What’s the Difference: .45 ACP and .45 Colt?

Though they both start with the same number, don’t be fooled: These two cartridges are not interchangeable.

by posted on July 8, 2024
Deering 45 Ammo

During the height of the ammo shortage during the Obama administration, my local big-box gun store had a policy that customers could only buy one box of each cartridge at a time. When I carried a box of .45 Colt and a box of .45 ACP to the counter, the young lady who was running the register, who obviously knew nothing about firearms, refused to let me buy both because “they’re clearly the same—they both say .45.” It was frustrating, but she wasn’t interested in being educated, and I walked out with a single box of .45 ACP.

What that young woman didn’t know is that these are two dramatically different cartridges, and they cannot be interchanged.

The .45 Colt (sometimes colloquially called Long Colt) was designed in the 1870s for revolvers. It was and still is very much associated with cowboys and the Old West. The .45 ACP (Automatic Colt Pistol), on the other hand, was designed for semi-automatic handguns in the early 1900s by the legendary John Moses Browning. It became wildly popular after it was picked up by the military, particularly for use with the 1911 pistol. It’s still a very popular cartridge today.

Though both are .45-caliber cartridges, the cases are different, and this means the two cannot be interchanged or shot out of the same gun. The .45 ACP has a shorter case and operates at a higher pressure. The .45 Colt, since it is a revolver cartridge, doesn’t need to worry about cycling a semi-automatic action. It’s a capable hunting cartridge when loaded properly, and its versatility makes it popular among handloaders. It can generally handle heavier bullets than the .45 ACP, too.

It's important to note that if you own a vintage revolver, you should be careful shooting modern .45 Colt cartridges out of it. The cartridge was originally designed for blackpowder, but today the ammo is loaded with modern smokeless powders, which generate considerably higher pressures. That’s fine in modern guns, but vintage firearms were not designed for such high pressures, and shooting modern .45 Colt loads out of a vintage revolver could damage the gun and injure the shooter.
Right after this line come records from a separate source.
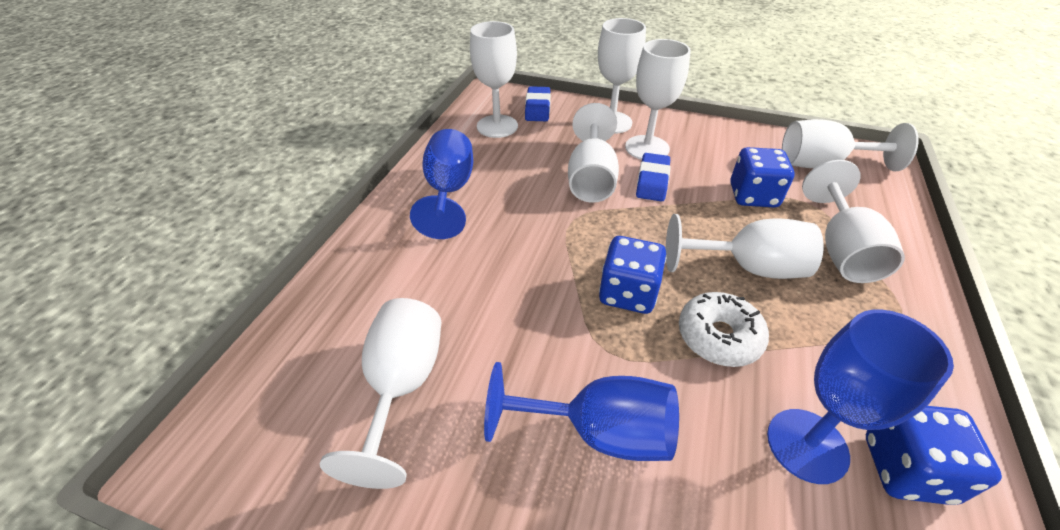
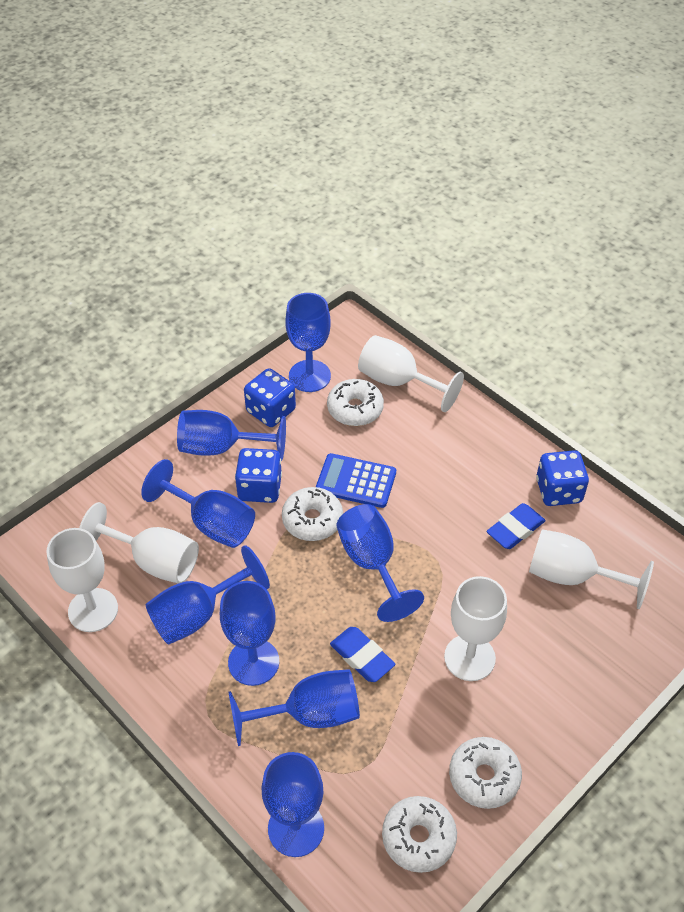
blue calculator: 0 -> 1
blue goblet: 3 -> 8
white donut: 1 -> 4
white goblet: 8 -> 5

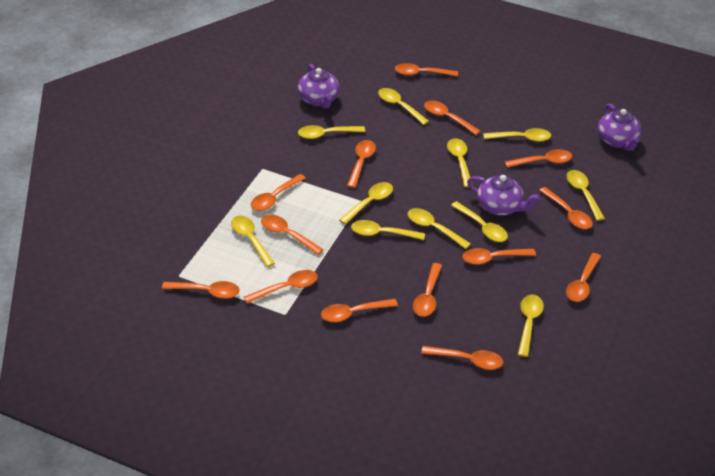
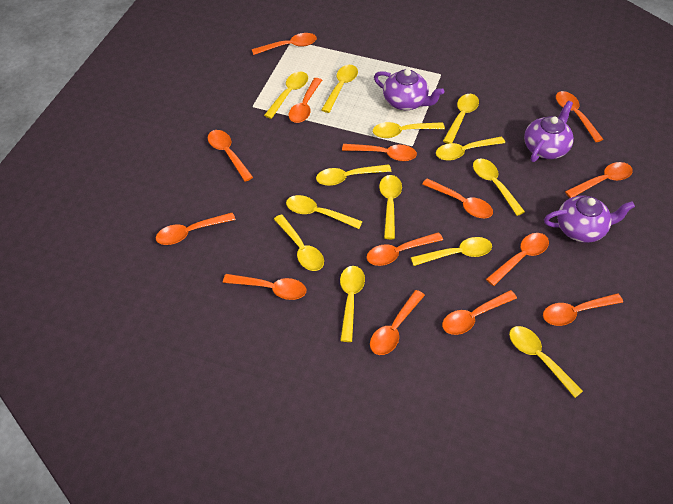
yellow spoon: 11 -> 13

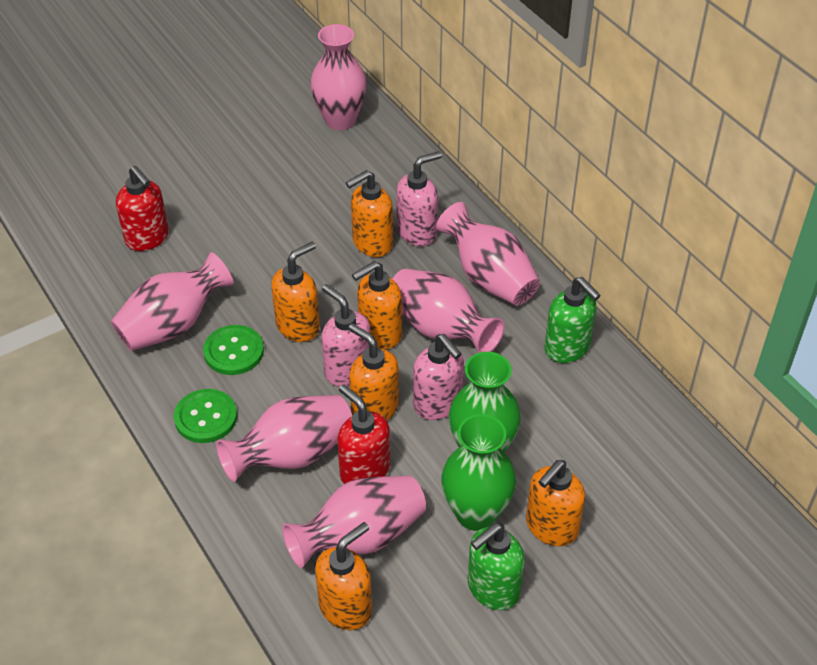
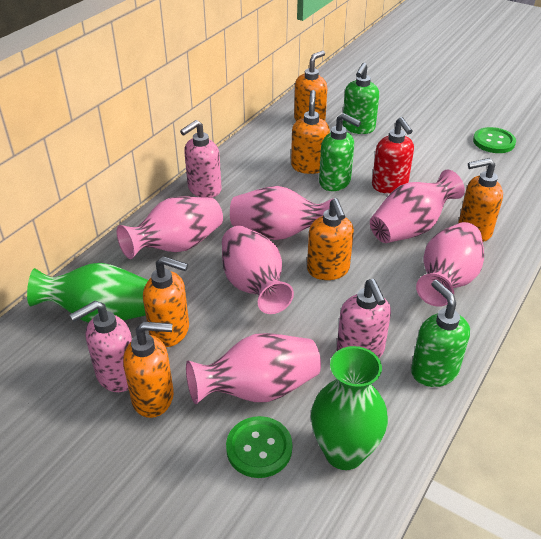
green soap dispenser: 2 -> 3
red soap dispenser: 2 -> 1

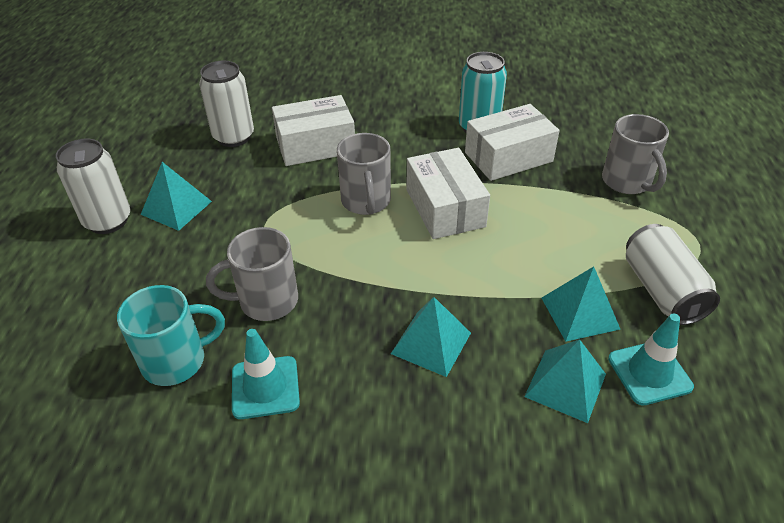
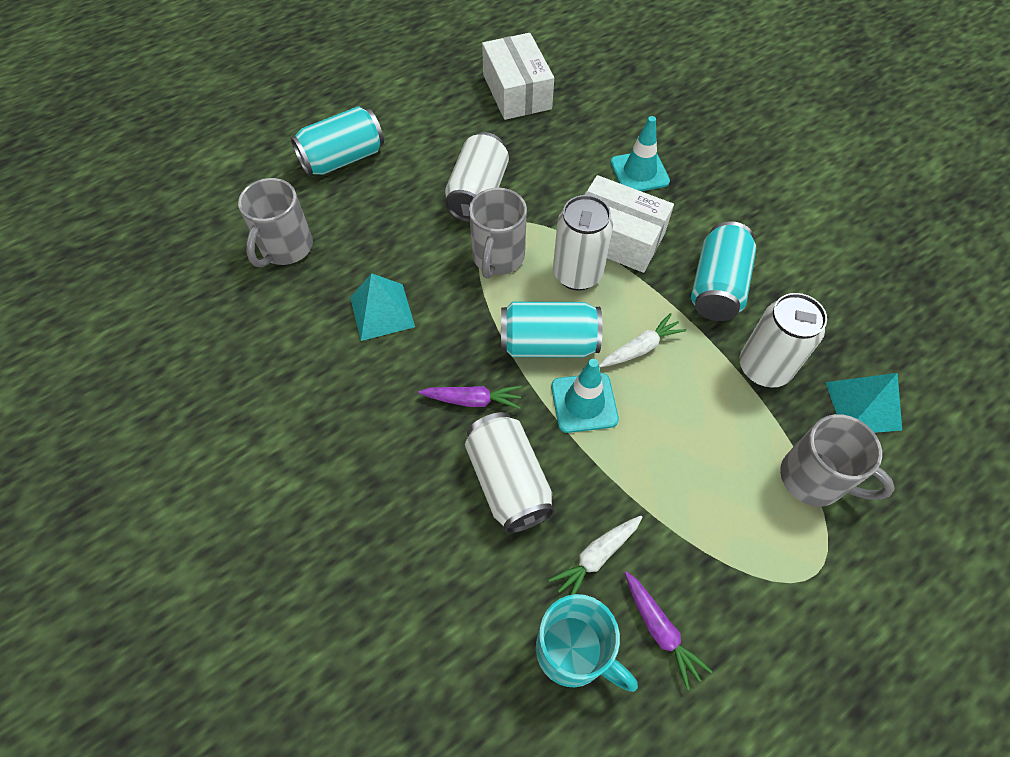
purple carrot: 0 -> 2
turquoise can: 1 -> 3
turquoise pyramid: 4 -> 2
white box: 3 -> 2
white can: 3 -> 4
white carrot: 0 -> 2

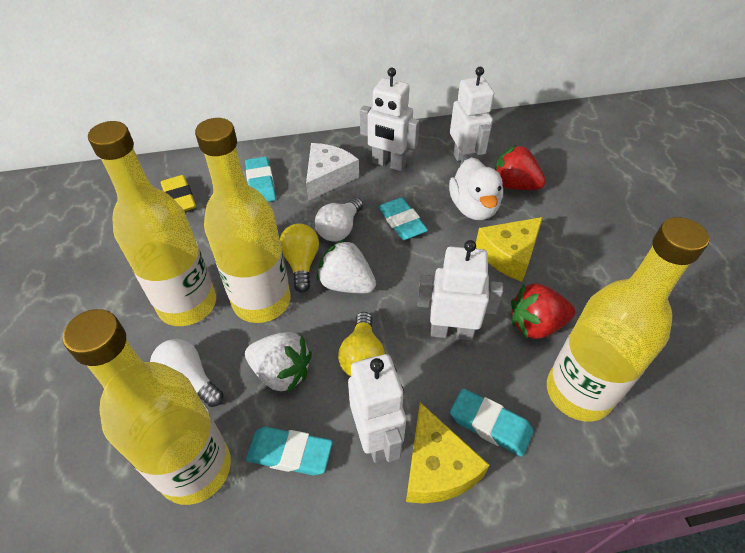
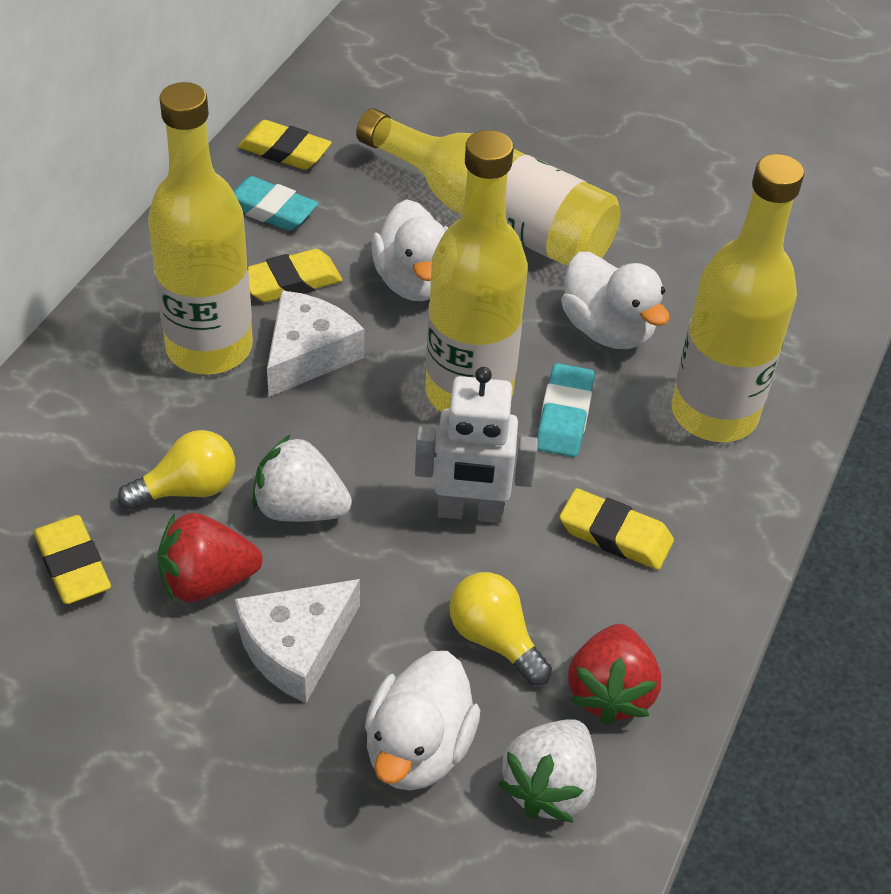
turquoise eraser: 4 -> 2
white cheese: 1 -> 2
white duck: 1 -> 3
white light bulb: 2 -> 0
white robot: 4 -> 1
yellow cheese: 2 -> 0
yellow eraser: 1 -> 4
Bottom line: These two cartridges are quite different, despite being the same caliber. The biggest practical difference is the guns they’re fired out of: The .45 Colt is used in revolvers, while the .45 ACP is used in semi-automatic handguns. The .45 Colt is rimmed and considerably longer than the rimless .45 ACP, so it’s quite easy to tell the difference when looking at the two cartridges side by side.